Panel Paper: The Structure and Flow of Knowledge for Collaborative Watershed Governance

Thursday, November 6, 2014 : 3:45 PM
Apache (Convention Center)

*Names in bold indicate Presenter

Wendy Kellogg, Cleveland State University
Through this paper we explore how knowledge for watershed management is created and shared in one urbanizing watershed in NE Ohio, the Chagrin River. Governance there has emerged and self-organized into a network of public, private and NGO organizations in a unique model. We sought to characterize the overall structure of the network and the inter-organizational interactions as these might influence the flow of knowledge (instrumental and tacit) used for policy, planning and implementation.

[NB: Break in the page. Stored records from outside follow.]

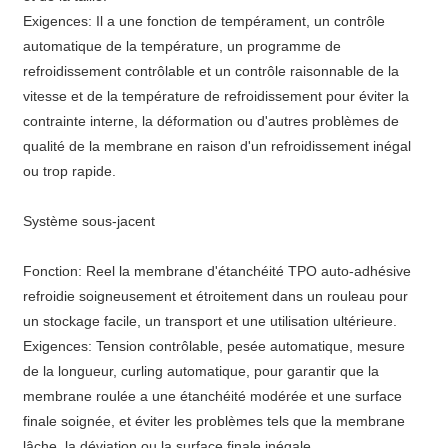
Exigences: Il a une fonction de tempérament, un contrôle
automatique de la température, un programme de
refroidissement contrôlable et un contrôle raisonnable de la
vitesse et de la température de refroidissement pour éviter la
contrainte interne, la déformation ou d'autres problèmes de
qualité de la membrane en raison d'un refroidissement inégal
ou trop rapide.
Système sous-jacent
Fonction: Reel la membrane d'étanchéité TPO auto-adhésive
refroidie soigneusement et étroitement dans un rouleau pour
un stockage facile, un transport et une utilisation ultérieure.
Exigences: Tension contrôlable, pesée automatique, mesure
de la longueur, curling automatique, pour garantir que la
membrane roulée a une étanchéité modérée et une surface
finale soignée, et éviter les problèmes tels que la membrane
lâche, la déviation ou la surface finale inégale.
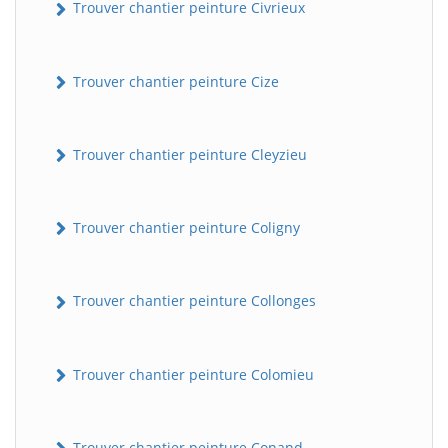
Trouver chantier peinture Civrieux
Trouver chantier peinture Cize
Trouver chantier peinture Cleyzieu
Trouver chantier peinture Coligny
Trouver chantier peinture Collonges
Trouver chantier peinture Colomieu
Trouver chantier peinture Conand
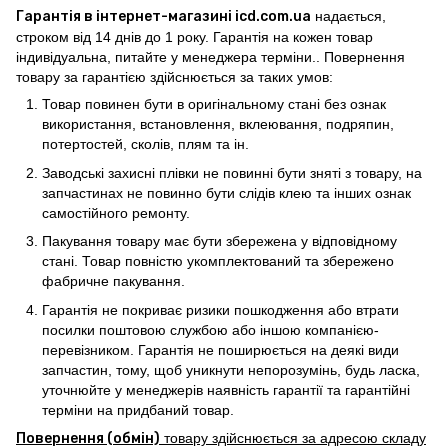
Гарантія в інтернет-магазині icd.com.ua
надається,
строком від 14 днів до 1 року. Гарантія на кожен товар
індивідуальна, питайте у менеджера терміни.. Повернення
товару за гарантією здійснюється за таких умов:
Товар повинен бути в оригінальному стані без ознак
використання, встановлення, вклеювання, подряпин,
потертостей, сколів, плям та ін.
Заводські захисні плівки не повинні бути зняті з товару, на
запчастинах не повинно бути слідів клею та інших ознак
самостійного ремонту.
Пакування товару має бути збережена у відповідному
стані. Товар повністю укомплектований та збережено
фабричне пакування.
Гарантія не покриває ризики пошкодження або втрати
посилки поштовою службою або іншою компанією-
перевізником. Гарантія не поширюється на деякі види
запчастин, тому, щоб уникнути непорозумінь, будь ласка,
уточнюйте у менеджерів наявність гарантії та гарантійні
терміни на придбаний товар.
Повернення (обмін)
товару здійснюється за адресою складу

We use a combination of institutional and network frameworks to understand both the structure of inter-organizational interactions and the flow of knowledge as these shape overall effectiveness and adaptive capacity.

 Our data comes from 20 semi-structured interviews with watershed actors, and document and web page review of more than 200 organizations somehow connected to watershed and land conservation activities.  We generate the network analysis using UCINET software.

Our research questions asked whether we could discern a pattern in these interactions through a network analysis, that combined with responses from the interviews with stakeholders, would identify a “core” group of organizations—thereby likely to exert the most influence on policy and implementation in general and the flow of knowledge generation, sharing and use—as well as the organizations that performed a bridging function to activate “structural holes” of knowledge in the network (Frank et al 2012).  Would the presence of an organization engaged in more than one type of activity—constitutional, collective policy making and operational—(Hardy and Koontz, 2009; Ostrom, 1990; Imperial, 2005)—and interacting with organizations in different sectors (public, private, NGO) and in different geographies across the watershed, indicate an important role in generation and diffusion of knowledge as documented in a set of interviews? Which organizations are the sources of different types of knowledge for governance and how do interactions in different settings (plan making, projects, etc.) allow the individuals to learn through social learning and build capacity to adapt to future conditions in the social-ecological system of the watershed?